• _Objective_
Rewrite the lines below with every "bbox" changed to "bounding box", and leave everything else as it is.

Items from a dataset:
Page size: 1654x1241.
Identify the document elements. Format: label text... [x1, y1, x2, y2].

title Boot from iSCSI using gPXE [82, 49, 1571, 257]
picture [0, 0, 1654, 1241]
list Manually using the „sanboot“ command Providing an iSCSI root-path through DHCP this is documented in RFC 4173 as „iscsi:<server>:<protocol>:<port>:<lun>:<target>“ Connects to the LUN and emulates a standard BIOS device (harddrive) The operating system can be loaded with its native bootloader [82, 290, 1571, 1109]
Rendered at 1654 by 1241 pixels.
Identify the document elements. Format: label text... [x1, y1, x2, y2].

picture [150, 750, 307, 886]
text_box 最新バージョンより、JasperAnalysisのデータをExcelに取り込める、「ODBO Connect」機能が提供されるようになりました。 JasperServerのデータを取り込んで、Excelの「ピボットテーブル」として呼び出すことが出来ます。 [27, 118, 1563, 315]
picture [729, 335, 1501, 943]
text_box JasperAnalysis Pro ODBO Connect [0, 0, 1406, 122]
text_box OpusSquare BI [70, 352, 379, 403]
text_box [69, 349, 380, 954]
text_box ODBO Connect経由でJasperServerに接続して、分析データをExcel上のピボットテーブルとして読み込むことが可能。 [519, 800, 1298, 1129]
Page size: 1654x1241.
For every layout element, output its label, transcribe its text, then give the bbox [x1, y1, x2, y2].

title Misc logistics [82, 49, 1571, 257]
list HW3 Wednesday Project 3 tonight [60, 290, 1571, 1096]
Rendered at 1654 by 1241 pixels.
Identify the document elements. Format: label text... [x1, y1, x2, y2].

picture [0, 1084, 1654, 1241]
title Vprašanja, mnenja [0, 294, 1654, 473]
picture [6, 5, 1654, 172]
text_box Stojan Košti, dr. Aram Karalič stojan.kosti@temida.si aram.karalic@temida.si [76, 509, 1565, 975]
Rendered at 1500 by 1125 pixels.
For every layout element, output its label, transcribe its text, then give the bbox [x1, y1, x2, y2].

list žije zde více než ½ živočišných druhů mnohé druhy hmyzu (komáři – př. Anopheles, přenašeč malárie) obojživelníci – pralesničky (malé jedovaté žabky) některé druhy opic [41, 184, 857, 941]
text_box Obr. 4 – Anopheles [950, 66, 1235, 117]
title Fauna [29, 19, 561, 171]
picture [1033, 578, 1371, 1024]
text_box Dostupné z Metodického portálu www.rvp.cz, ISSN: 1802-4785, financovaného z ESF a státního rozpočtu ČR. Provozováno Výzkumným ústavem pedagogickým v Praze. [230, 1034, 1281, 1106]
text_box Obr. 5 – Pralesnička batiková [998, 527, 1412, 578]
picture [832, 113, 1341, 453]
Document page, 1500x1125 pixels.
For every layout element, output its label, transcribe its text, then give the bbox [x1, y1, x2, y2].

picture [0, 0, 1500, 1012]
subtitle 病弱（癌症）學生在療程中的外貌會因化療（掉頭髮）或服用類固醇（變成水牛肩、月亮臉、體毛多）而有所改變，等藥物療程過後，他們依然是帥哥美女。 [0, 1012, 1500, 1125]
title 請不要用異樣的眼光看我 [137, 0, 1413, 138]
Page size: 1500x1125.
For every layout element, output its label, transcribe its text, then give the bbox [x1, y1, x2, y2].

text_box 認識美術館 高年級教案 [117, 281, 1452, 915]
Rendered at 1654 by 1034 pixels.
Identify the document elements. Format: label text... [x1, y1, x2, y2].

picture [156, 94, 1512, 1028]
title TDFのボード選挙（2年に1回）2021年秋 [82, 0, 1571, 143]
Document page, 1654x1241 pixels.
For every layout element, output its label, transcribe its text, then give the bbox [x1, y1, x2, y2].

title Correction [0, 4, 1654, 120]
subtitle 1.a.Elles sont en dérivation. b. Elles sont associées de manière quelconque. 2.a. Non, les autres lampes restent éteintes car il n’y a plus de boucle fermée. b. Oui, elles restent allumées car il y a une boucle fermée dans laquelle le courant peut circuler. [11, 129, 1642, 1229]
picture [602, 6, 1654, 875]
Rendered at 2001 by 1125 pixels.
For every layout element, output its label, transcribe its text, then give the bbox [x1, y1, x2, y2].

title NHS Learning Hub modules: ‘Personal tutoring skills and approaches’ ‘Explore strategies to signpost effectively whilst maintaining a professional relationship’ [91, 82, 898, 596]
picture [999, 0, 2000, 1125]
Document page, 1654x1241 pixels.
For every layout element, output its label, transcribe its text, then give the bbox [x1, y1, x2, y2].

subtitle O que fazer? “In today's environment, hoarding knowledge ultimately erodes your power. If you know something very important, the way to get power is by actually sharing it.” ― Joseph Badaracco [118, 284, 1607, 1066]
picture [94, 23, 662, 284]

• _Solution below_
Page size: 1654x1241.
Identify the document elements. Format: label text... [x1, y1, x2, y2].

title Boot from iSCSI using gPXE [82, 49, 1571, 257]
picture [0, 0, 1654, 1241]
list Manually using the „sanboot“ command Providing an iSCSI root-path through DHCP this is documented in RFC 4173 as „iscsi:<server>:<protocol>:<port>:<lun>:<target>“ Connects to the LUN and emulates a standard BIOS device (harddrive) The operating system can be loaded with its native bootloader [82, 290, 1571, 1109]
Rendered at 1654 by 1241 pixels.
Identify the document elements. Format: label text... [x1, y1, x2, y2].

picture [150, 750, 307, 886]
text_box 最新バージョンより、JasperAnalysisのデータをExcelに取り込める、「ODBO Connect」機能が提供されるようになりました。 JasperServerのデータを取り込んで、Excelの「ピボットテーブル」として呼び出すことが出来ます。 [27, 118, 1563, 315]
picture [729, 335, 1501, 943]
text_box JasperAnalysis Pro ODBO Connect [0, 0, 1406, 122]
text_box OpusSquare BI [70, 352, 379, 403]
text_box [69, 349, 380, 954]
text_box ODBO Connect経由でJasperServerに接続して、分析データをExcel上のピボットテーブルとして読み込むことが可能。 [519, 800, 1298, 1129]
Page size: 1654x1241.
For every layout element, output its label, transcribe its text, then give the bounding box [x1, y1, x2, y2].

title Misc logistics [82, 49, 1571, 257]
list HW3 Wednesday Project 3 tonight [60, 290, 1571, 1096]
Rendered at 1654 by 1241 pixels.
Identify the document elements. Format: label text... [x1, y1, x2, y2].

picture [0, 1084, 1654, 1241]
title Vprašanja, mnenja [0, 294, 1654, 473]
picture [6, 5, 1654, 172]
text_box Stojan Košti, dr. Aram Karalič stojan.kosti@temida.si aram.karalic@temida.si [76, 509, 1565, 975]
Rendered at 1500 by 1125 pixels.
For every layout element, output its label, transcribe its text, then give the bounding box [x1, y1, x2, y2].

list žije zde více než ½ živočišných druhů mnohé druhy hmyzu (komáři – př. Anopheles, přenašeč malárie) obojživelníci – pralesničky (malé jedovaté žabky) některé druhy opic [41, 184, 857, 941]
text_box Obr. 4 – Anopheles [950, 66, 1235, 117]
title Fauna [29, 19, 561, 171]
picture [1033, 578, 1371, 1024]
text_box Dostupné z Metodického portálu www.rvp.cz, ISSN: 1802-4785, financovaného z ESF a státního rozpočtu ČR. Provozováno Výzkumným ústavem pedagogickým v Praze. [230, 1034, 1281, 1106]
text_box Obr. 5 – Pralesnička batiková [998, 527, 1412, 578]
picture [832, 113, 1341, 453]
Document page, 1500x1125 pixels.
For every layout element, output its label, transcribe its text, then give the bounding box [x1, y1, x2, y2].

picture [0, 0, 1500, 1012]
subtitle 病弱（癌症）學生在療程中的外貌會因化療（掉頭髮）或服用類固醇（變成水牛肩、月亮臉、體毛多）而有所改變，等藥物療程過後，他們依然是帥哥美女。 [0, 1012, 1500, 1125]
title 請不要用異樣的眼光看我 [137, 0, 1413, 138]
Page size: 1500x1125.
For every layout element, output its label, transcribe its text, then give the bounding box [x1, y1, x2, y2].

text_box 認識美術館 高年級教案 [117, 281, 1452, 915]
Rendered at 1654 by 1034 pixels.
Identify the document elements. Format: label text... [x1, y1, x2, y2].

picture [156, 94, 1512, 1028]
title TDFのボード選挙（2年に1回）2021年秋 [82, 0, 1571, 143]
Document page, 1654x1241 pixels.
For every layout element, output its label, transcribe its text, then give the bounding box [x1, y1, x2, y2].

title Correction [0, 4, 1654, 120]
subtitle 1.a.Elles sont en dérivation. b. Elles sont associées de manière quelconque. 2.a. Non, les autres lampes restent éteintes car il n’y a plus de boucle fermée. b. Oui, elles restent allumées car il y a une boucle fermée dans laquelle le courant peut circuler. [11, 129, 1642, 1229]
picture [602, 6, 1654, 875]
Rendered at 2001 by 1125 pixels.
For every layout element, output its label, transcribe its text, then give the bounding box [x1, y1, x2, y2].

title NHS Learning Hub modules: ‘Personal tutoring skills and approaches’ ‘Explore strategies to signpost effectively whilst maintaining a professional relationship’ [91, 82, 898, 596]
picture [999, 0, 2000, 1125]
Document page, 1654x1241 pixels.
For every layout element, output its label, transcribe its text, then give the bounding box [x1, y1, x2, y2].

subtitle O que fazer? “In today's environment, hoarding knowledge ultimately erodes your power. If you know something very important, the way to get power is by actually sharing it.” ― Joseph Badaracco [118, 284, 1607, 1066]
picture [94, 23, 662, 284]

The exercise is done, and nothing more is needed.